The View From Bolton St.


“Just as the body is one and has many members, and all the members of the body, though many, are one body, so it is with Christ. For in the one Spirit we were all baptized into one body--Jews or Greeks, slaves or free--and we were all made to drink of one Spirit.” 1 Corinthians 12:12-13

What part do you play? What is your role in this drama?  

As a parish with a long history of performance, we should be well versed in the peculiarities of the theater. The ‘show’ is never just about the people on the stage, and often the people who get the most recongnition on stage are the least responsible for what has actually happened on it.  The song doesn’t sound as great if the lights aren’t up, the mics are on, the stage isn’t set and the acoustics aren’t perfect.  The impact isn’t the same if the paint colors are off or the entrance is ill timed or the curtains aren’t open all the way.  The beautiful part of watching a Memorial players production come to life is not the stunning applause after the big solo or the final curtain call - it is seeing a band of relative strangers become one body, one unit.  It is the Assistiant Director saying ‘saying Ready in five’ and 50 people responding ‘thank you five’. It is a room of actors and tech people and musicians and light engineers and stagehands and parents holding hands backstage to say thank you to each other and to God for this opportunity.  

And everyone has a role to play in the drama.  

And everyone has a role to play in THIS drama.  In the continuing life and ministry of Memorial Church here in Bolton Hill.  Whether you have been here for ten minutes or ten years or a lifetime, you are important to our work, to our common life together. And while the right hand may not like what the left hand is doing, they both recognize the value in the other, and the need for the other to be there.  These readings about the Body of Christ are the perfect preparation for our annual meeting because they remind us that we do this for God and with God and with each other.  And when we believe that we do it with each other we are empowered by the spirit to make it happen.  

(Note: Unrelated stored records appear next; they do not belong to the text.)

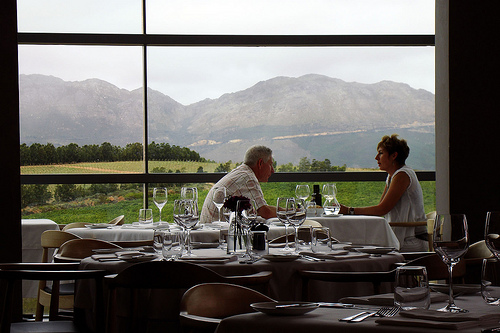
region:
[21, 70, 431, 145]
A mountain in the background.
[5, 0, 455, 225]
A large window.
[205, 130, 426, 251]
A couple having dinner.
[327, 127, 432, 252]
The woman has short hair.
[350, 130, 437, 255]
The woman is wearing a white, sleeveless shirt.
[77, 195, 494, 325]
Tables that have been set.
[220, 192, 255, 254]
A flower is in the glass vase.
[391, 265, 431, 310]
A turned over glass.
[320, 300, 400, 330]
Silverware on the table.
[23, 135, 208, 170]
A forest.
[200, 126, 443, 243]
couple talking at a table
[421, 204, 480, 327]
empty wine glass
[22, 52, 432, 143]
mountainside in the distances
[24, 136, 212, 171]
green trees on a hillside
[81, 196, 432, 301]
table set for formal meal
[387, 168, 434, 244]
adult ladies white blouse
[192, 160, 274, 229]
adult males plaid shirt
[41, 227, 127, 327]
empty seating at a table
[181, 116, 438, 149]
roadway on distance mountainside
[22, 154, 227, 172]
new crop growing on hillside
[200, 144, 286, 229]
the man is sitting at a table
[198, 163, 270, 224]
the man is wearing a short sleeve shirt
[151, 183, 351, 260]
wine glasses are seen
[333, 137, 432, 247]
the woman is sitting at the table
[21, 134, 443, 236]
a vast field of green is seen outdoors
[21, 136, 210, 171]
a group of trees is seen in the distance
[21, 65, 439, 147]
a mountain range is seen in the distance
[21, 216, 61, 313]
the tablecloth is white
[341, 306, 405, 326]
a fork is seen in the front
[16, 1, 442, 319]
the window shows daylight outside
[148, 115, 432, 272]
People dining in front of the mountains,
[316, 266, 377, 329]
Silverware on the table.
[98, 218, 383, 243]
White table cloth on the table.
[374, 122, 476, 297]
Women in a white blouse.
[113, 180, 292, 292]
Wine glasses on the table tops.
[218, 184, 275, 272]
Flowers placed on the tables center.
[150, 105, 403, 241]
Couple eating in front of the window.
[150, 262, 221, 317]
Chairs that are around the table.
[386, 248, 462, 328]
Water glass on the table.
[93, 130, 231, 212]
Grape vines in the field.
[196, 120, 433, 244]
An older couple enjoying a meal at a restaurant with a mountain view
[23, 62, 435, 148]
huge mountains in the distance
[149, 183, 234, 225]
several empty wine glasses at a table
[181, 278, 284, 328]
a low round backed chair at a table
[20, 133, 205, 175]
a long row of green trees in the distance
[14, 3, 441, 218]
a very large window for a nice view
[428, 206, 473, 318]
a tall empty wine glass on a table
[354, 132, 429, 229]
a woman with brown curly hair sitting at the table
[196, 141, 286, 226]
a man with grey hair hunched over the table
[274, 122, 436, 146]
a road leading up the mountain in the distance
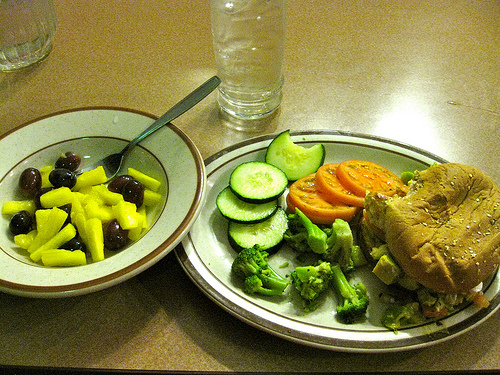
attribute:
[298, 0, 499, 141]
table — brown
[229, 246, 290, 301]
broccoli — cut, green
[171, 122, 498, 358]
plate — white, healthy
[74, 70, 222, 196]
spoon — metallic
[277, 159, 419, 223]
tomatoes — slices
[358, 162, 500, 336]
hamburger — brown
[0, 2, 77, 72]
jug — clear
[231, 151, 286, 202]
cucumber — sliced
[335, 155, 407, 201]
tomatoe — red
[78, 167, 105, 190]
pineapple — cut, sliced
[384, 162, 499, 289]
bun — smashed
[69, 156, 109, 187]
pineapples — chunks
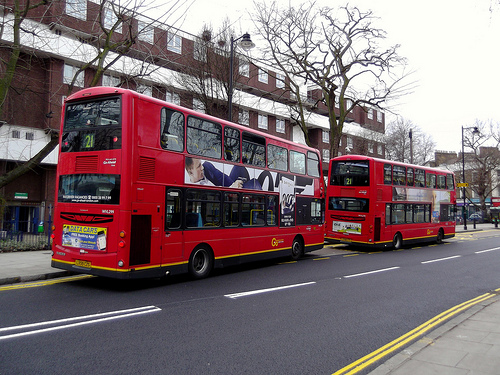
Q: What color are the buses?
A: Red.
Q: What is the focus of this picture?
A: Buses.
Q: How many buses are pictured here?
A: Two.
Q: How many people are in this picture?
A: Zero.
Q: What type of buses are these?
A: Double Decker.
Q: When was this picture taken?
A: Daytime.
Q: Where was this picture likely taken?
A: London.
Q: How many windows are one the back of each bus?
A: Two.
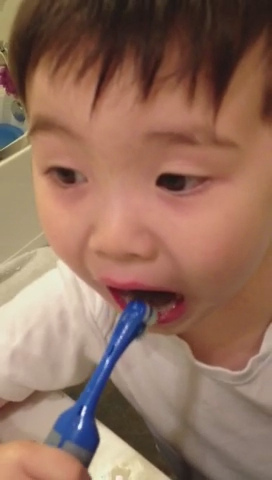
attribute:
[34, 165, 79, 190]
eye — brown 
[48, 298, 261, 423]
shirt — white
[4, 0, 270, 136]
short hair — black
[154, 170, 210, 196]
eye — black, white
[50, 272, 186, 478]
toothbrush — blue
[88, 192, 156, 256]
small nose — wide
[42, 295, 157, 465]
toothbrush — blue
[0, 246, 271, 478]
baby tee — white, crisp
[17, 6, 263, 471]
boy — brown 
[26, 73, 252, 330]
face — brown 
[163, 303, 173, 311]
teeth — clean, white, baby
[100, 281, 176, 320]
lips — tomato red, small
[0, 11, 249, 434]
baby — blue 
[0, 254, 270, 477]
shirt — white 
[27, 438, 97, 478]
finger — small, index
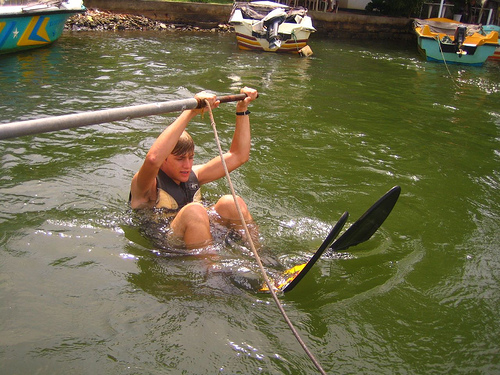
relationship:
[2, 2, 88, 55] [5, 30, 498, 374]
boat in water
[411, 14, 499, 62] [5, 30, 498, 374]
boat in water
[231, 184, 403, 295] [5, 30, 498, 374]
skis in water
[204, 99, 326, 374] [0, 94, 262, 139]
rope attached to ski pole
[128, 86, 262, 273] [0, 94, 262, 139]
man holding onto ski pole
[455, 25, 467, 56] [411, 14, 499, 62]
motor on a boat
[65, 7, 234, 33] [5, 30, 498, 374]
debri next to water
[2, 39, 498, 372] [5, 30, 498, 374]
ripples in water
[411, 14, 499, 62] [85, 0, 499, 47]
boat at dock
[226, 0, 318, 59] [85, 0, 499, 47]
boat at dock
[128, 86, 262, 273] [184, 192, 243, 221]
man has knees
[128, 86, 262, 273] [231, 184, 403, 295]
man wearing skis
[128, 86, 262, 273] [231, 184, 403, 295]
man on skis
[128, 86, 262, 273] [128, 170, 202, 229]
man wearing life vest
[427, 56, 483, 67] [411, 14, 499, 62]
stripe on boat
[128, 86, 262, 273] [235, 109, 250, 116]
man wearing a watch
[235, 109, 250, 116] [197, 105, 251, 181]
watch on left arm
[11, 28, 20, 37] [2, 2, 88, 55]
star on boat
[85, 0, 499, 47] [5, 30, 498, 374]
dock by water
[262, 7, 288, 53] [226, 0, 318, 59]
motor on boat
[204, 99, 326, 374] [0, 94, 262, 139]
rope on ski pole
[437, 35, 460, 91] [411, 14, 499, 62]
rope on boat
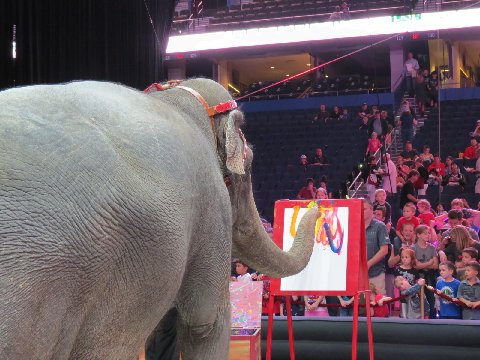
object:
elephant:
[0, 76, 318, 360]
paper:
[277, 204, 349, 294]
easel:
[265, 195, 370, 300]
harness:
[142, 72, 241, 125]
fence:
[261, 315, 480, 360]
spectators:
[393, 197, 419, 244]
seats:
[278, 181, 294, 192]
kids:
[414, 197, 437, 225]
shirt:
[364, 138, 382, 155]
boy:
[454, 261, 479, 320]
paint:
[287, 201, 325, 244]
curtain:
[0, 0, 163, 83]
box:
[229, 321, 262, 359]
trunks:
[216, 169, 329, 280]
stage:
[223, 336, 378, 360]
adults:
[347, 194, 392, 319]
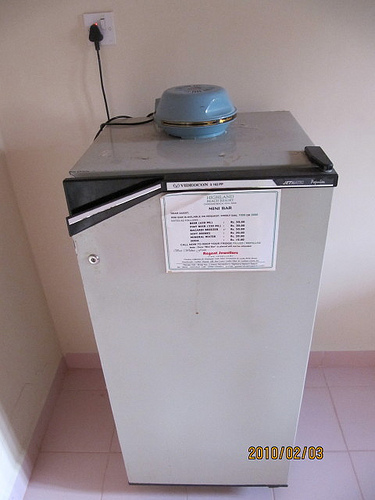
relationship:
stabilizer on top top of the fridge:
[150, 79, 235, 142] [71, 110, 318, 171]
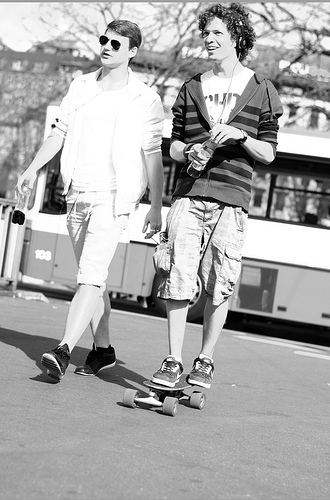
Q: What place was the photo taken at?
A: It was taken at the street.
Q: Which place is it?
A: It is a street.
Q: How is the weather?
A: It is clear.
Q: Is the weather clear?
A: Yes, it is clear.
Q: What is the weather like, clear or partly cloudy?
A: It is clear.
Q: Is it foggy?
A: No, it is clear.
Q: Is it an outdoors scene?
A: Yes, it is outdoors.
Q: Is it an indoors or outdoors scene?
A: It is outdoors.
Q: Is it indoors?
A: No, it is outdoors.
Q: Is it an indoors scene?
A: No, it is outdoors.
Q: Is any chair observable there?
A: No, there are no chairs.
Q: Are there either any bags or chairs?
A: No, there are no chairs or bags.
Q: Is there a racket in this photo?
A: No, there are no rackets.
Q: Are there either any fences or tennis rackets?
A: No, there are no tennis rackets or fences.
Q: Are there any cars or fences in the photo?
A: No, there are no cars or fences.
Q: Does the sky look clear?
A: Yes, the sky is clear.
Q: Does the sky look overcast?
A: No, the sky is clear.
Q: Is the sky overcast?
A: No, the sky is clear.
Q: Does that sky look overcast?
A: No, the sky is clear.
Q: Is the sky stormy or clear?
A: The sky is clear.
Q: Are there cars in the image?
A: No, there are no cars.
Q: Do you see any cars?
A: No, there are no cars.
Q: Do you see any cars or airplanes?
A: No, there are no cars or airplanes.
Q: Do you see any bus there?
A: Yes, there is a bus.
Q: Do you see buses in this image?
A: Yes, there is a bus.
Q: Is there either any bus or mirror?
A: Yes, there is a bus.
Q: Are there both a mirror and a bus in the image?
A: No, there is a bus but no mirrors.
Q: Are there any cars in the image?
A: No, there are no cars.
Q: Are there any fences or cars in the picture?
A: No, there are no cars or fences.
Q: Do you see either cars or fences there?
A: No, there are no cars or fences.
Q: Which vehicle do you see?
A: The vehicle is a bus.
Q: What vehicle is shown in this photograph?
A: The vehicle is a bus.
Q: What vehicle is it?
A: The vehicle is a bus.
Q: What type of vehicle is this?
A: This is a bus.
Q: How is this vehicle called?
A: This is a bus.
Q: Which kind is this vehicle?
A: This is a bus.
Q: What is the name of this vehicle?
A: This is a bus.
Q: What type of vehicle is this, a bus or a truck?
A: This is a bus.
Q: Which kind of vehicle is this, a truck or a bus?
A: This is a bus.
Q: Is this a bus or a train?
A: This is a bus.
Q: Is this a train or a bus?
A: This is a bus.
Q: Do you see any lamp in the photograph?
A: No, there are no lamps.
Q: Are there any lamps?
A: No, there are no lamps.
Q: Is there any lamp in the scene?
A: No, there are no lamps.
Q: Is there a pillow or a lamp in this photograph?
A: No, there are no lamps or pillows.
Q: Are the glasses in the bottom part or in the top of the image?
A: The glasses are in the top of the image.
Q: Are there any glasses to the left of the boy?
A: Yes, there are glasses to the left of the boy.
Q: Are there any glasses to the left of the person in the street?
A: Yes, there are glasses to the left of the boy.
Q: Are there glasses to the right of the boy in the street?
A: No, the glasses are to the left of the boy.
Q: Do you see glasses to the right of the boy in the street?
A: No, the glasses are to the left of the boy.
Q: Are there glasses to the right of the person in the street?
A: No, the glasses are to the left of the boy.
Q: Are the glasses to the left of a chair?
A: No, the glasses are to the left of the boy.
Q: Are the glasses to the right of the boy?
A: No, the glasses are to the left of the boy.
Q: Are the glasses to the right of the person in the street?
A: No, the glasses are to the left of the boy.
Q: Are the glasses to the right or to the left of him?
A: The glasses are to the left of the boy.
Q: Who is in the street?
A: The boy is in the street.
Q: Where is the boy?
A: The boy is in the street.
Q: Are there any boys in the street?
A: Yes, there is a boy in the street.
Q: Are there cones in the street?
A: No, there is a boy in the street.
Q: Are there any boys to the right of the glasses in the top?
A: Yes, there is a boy to the right of the glasses.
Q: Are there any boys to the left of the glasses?
A: No, the boy is to the right of the glasses.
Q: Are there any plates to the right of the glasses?
A: No, there is a boy to the right of the glasses.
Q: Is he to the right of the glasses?
A: Yes, the boy is to the right of the glasses.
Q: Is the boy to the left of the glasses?
A: No, the boy is to the right of the glasses.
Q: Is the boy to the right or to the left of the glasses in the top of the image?
A: The boy is to the right of the glasses.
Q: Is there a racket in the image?
A: No, there are no rackets.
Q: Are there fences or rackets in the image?
A: No, there are no rackets or fences.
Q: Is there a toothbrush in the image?
A: No, there are no toothbrushes.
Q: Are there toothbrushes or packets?
A: No, there are no toothbrushes or packets.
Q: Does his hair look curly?
A: Yes, the hair is curly.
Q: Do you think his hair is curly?
A: Yes, the hair is curly.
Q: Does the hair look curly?
A: Yes, the hair is curly.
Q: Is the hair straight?
A: No, the hair is curly.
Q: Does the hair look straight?
A: No, the hair is curly.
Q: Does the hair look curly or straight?
A: The hair is curly.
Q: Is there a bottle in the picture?
A: Yes, there is a bottle.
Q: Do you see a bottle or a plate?
A: Yes, there is a bottle.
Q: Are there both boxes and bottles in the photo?
A: No, there is a bottle but no boxes.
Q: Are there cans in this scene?
A: No, there are no cans.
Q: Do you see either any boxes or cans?
A: No, there are no cans or boxes.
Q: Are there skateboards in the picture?
A: Yes, there is a skateboard.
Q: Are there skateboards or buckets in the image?
A: Yes, there is a skateboard.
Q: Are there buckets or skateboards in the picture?
A: Yes, there is a skateboard.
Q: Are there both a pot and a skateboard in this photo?
A: No, there is a skateboard but no pots.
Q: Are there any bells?
A: No, there are no bells.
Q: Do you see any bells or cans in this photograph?
A: No, there are no bells or cans.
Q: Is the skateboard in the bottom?
A: Yes, the skateboard is in the bottom of the image.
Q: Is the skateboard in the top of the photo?
A: No, the skateboard is in the bottom of the image.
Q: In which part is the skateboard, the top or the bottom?
A: The skateboard is in the bottom of the image.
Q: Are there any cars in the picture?
A: No, there are no cars.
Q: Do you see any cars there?
A: No, there are no cars.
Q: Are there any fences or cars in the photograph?
A: No, there are no cars or fences.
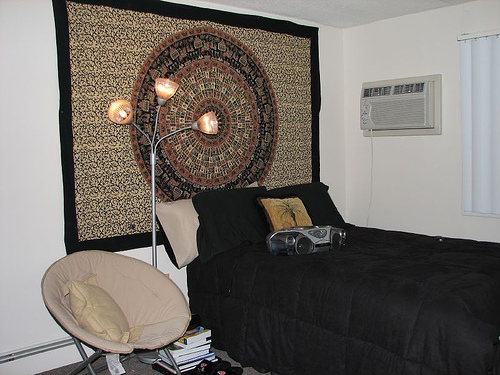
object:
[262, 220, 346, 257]
radio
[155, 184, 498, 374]
bed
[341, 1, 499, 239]
wall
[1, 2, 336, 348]
wall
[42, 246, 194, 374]
chair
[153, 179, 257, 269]
pillow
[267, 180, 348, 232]
pillow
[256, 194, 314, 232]
pillow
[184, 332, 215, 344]
books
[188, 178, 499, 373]
bedding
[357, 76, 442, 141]
air conditioner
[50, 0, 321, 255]
rug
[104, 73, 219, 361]
lamp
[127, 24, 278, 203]
design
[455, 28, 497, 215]
blinds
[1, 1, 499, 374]
bedroom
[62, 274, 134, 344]
pillow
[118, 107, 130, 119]
bulb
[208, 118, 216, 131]
bulb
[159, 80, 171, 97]
bulb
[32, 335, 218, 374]
floor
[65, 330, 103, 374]
legs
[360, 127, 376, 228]
cord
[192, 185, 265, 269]
pillows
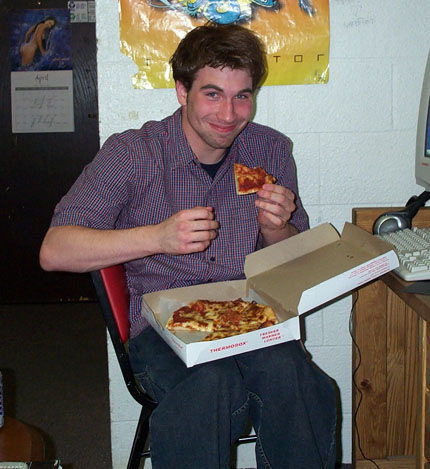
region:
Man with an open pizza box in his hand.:
[38, 16, 400, 466]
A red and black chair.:
[87, 261, 338, 463]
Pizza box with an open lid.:
[139, 220, 401, 367]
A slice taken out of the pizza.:
[165, 298, 279, 342]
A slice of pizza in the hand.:
[232, 161, 294, 226]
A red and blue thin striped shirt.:
[47, 106, 310, 341]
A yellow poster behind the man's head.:
[116, 0, 330, 90]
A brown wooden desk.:
[349, 207, 429, 468]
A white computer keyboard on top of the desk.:
[368, 226, 429, 281]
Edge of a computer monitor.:
[413, 47, 429, 189]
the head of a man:
[173, 55, 284, 154]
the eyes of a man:
[195, 86, 265, 112]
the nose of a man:
[209, 101, 250, 131]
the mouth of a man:
[201, 108, 261, 160]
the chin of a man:
[192, 126, 244, 175]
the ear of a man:
[166, 81, 199, 111]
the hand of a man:
[150, 201, 230, 257]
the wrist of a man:
[137, 223, 183, 266]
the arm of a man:
[35, 201, 228, 274]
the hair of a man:
[145, 33, 285, 114]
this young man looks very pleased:
[168, 17, 270, 151]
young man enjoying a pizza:
[37, 19, 404, 369]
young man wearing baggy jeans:
[119, 311, 347, 467]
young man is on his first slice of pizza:
[135, 159, 302, 359]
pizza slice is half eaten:
[226, 155, 283, 200]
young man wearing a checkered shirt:
[41, 102, 315, 337]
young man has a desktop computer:
[368, 37, 428, 286]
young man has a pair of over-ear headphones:
[368, 182, 428, 238]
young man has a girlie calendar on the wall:
[5, 4, 79, 136]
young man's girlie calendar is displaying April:
[5, 4, 78, 136]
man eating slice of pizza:
[37, 26, 343, 467]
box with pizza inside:
[139, 218, 403, 367]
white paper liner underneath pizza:
[158, 287, 285, 344]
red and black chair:
[89, 242, 297, 467]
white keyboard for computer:
[373, 221, 427, 279]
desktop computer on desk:
[411, 47, 424, 186]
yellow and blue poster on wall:
[118, 0, 329, 88]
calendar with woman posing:
[1, 1, 77, 133]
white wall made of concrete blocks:
[91, 0, 425, 463]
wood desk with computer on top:
[348, 205, 429, 467]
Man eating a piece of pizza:
[35, 21, 342, 466]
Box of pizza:
[134, 221, 403, 368]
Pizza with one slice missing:
[164, 294, 277, 341]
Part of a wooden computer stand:
[347, 206, 426, 467]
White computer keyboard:
[374, 226, 428, 280]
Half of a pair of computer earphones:
[371, 188, 428, 232]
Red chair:
[91, 264, 261, 467]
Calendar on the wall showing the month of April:
[6, 5, 72, 132]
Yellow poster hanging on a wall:
[121, 2, 332, 92]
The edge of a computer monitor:
[413, 46, 428, 194]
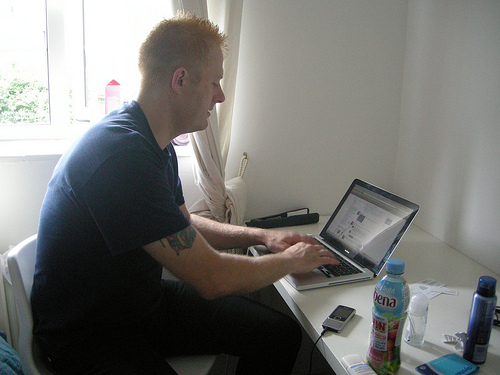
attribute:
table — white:
[239, 213, 499, 373]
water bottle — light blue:
[367, 256, 411, 374]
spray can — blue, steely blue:
[460, 275, 497, 365]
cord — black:
[306, 326, 328, 375]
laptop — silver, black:
[269, 177, 420, 292]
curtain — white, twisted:
[169, 1, 252, 228]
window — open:
[0, 0, 192, 150]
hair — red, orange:
[137, 14, 229, 73]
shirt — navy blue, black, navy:
[29, 97, 191, 335]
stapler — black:
[248, 205, 320, 227]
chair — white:
[5, 231, 220, 375]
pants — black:
[28, 278, 302, 373]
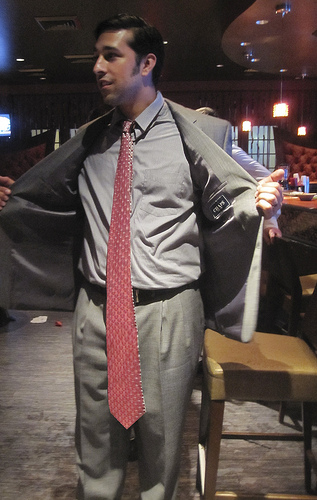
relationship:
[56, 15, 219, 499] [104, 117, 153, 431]
man wears necktie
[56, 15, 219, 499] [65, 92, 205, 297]
man wears shirt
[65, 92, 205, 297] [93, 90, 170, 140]
shirt has collar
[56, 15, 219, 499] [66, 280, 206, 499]
man wears pants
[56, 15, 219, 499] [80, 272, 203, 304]
man wears belt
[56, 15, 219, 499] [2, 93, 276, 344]
man wears jacket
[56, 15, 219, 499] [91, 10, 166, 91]
man has hair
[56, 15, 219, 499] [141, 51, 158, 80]
man has ear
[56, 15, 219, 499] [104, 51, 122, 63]
man has eye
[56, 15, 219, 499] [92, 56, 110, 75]
man has nose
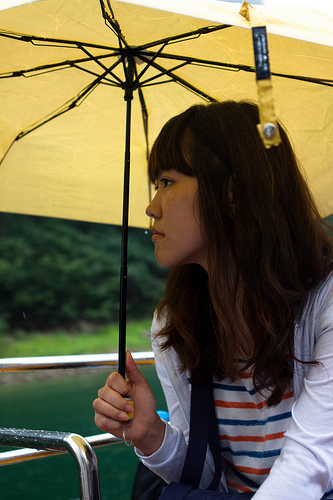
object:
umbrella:
[0, 0, 333, 232]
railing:
[0, 346, 155, 500]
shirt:
[133, 270, 332, 500]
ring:
[122, 424, 133, 447]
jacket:
[134, 271, 333, 500]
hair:
[147, 100, 333, 409]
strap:
[179, 374, 210, 493]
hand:
[92, 349, 157, 442]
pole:
[118, 98, 132, 378]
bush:
[0, 214, 168, 338]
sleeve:
[247, 313, 332, 500]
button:
[262, 121, 277, 140]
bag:
[157, 480, 253, 496]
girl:
[91, 99, 333, 491]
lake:
[0, 366, 170, 500]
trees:
[0, 212, 64, 336]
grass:
[0, 319, 151, 358]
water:
[0, 359, 168, 497]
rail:
[0, 426, 102, 500]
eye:
[160, 176, 177, 190]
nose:
[145, 187, 162, 219]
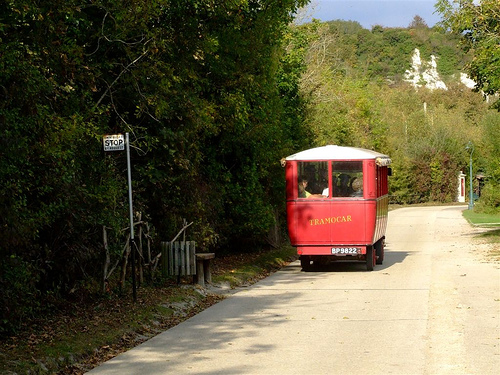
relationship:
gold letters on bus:
[304, 210, 354, 227] [282, 144, 394, 271]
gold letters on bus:
[306, 201, 352, 237] [282, 144, 394, 271]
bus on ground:
[282, 144, 394, 271] [0, 206, 500, 375]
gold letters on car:
[304, 210, 354, 227] [268, 135, 405, 295]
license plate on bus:
[331, 245, 363, 255] [282, 144, 394, 271]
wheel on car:
[363, 242, 378, 271] [276, 144, 394, 270]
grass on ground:
[38, 277, 243, 372] [42, 291, 168, 346]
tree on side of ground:
[51, 3, 270, 260] [0, 206, 500, 375]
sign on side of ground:
[105, 131, 130, 149] [0, 206, 500, 375]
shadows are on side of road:
[187, 282, 262, 353] [276, 281, 440, 349]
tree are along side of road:
[0, 3, 270, 314] [138, 222, 465, 372]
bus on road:
[282, 144, 394, 271] [404, 207, 483, 349]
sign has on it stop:
[104, 131, 129, 152] [106, 140, 129, 147]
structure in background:
[405, 45, 425, 93] [309, 6, 492, 60]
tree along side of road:
[0, 3, 270, 314] [131, 209, 492, 364]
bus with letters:
[282, 144, 394, 271] [298, 211, 353, 228]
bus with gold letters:
[282, 144, 394, 271] [304, 210, 354, 227]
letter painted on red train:
[309, 217, 315, 226] [272, 126, 405, 302]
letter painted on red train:
[312, 217, 319, 225] [272, 126, 405, 302]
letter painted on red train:
[317, 217, 324, 225] [272, 126, 405, 302]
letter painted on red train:
[330, 216, 337, 225] [272, 126, 405, 302]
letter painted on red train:
[345, 214, 352, 222] [272, 126, 405, 302]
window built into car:
[316, 145, 403, 230] [276, 144, 394, 270]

As we look back on all the incredible things accomplished over the last year - feeding hundreds of people at Linden Park, shutting down an active drug corner with a party and games on Ceasefire weekend, hosting more than 100 people every Wednesday in Lent for the Joint Lenten Series, Organizing our first Summer Kids Camp in many years, starting an after school program at Mt. Royal School, expanding our church membership and attendance, welcoming a new deacon and Seminarian - these are not things that we thought were possible in 2016.  But working together, as the hands and feet of Christ, we have been able to accomplish them. And do them well. 

Now notice what Paul does not say!  He doesn’t put a litmus test on the body of Christ. There is no ‘well that finger hasn’t been around long enough. That toe isn’t the right color. That spleen isn’t the right age. Even the pieces we don’t think matter, the appendix, the gall bladder, have a part to play - just as those who don’t think they matter outside this place, matter inside. Whoever you are out there, in here you are nothing more or less than a child of God. Just as the rest of us are. 

So friends, I invite you this week to ponder the spirits work in your life, and also what your role in THIS Body of Christ might be.  Are you called to assist with communications? With fighting the opioid epidemic? With leading worship? With spearheading our justice ministry? With reading from the lectern or serving on the altar?  Maybe setting up the flowers? All these possibilities and more exist - and God (and the rest of us) are just waiting for you to step into those shoes.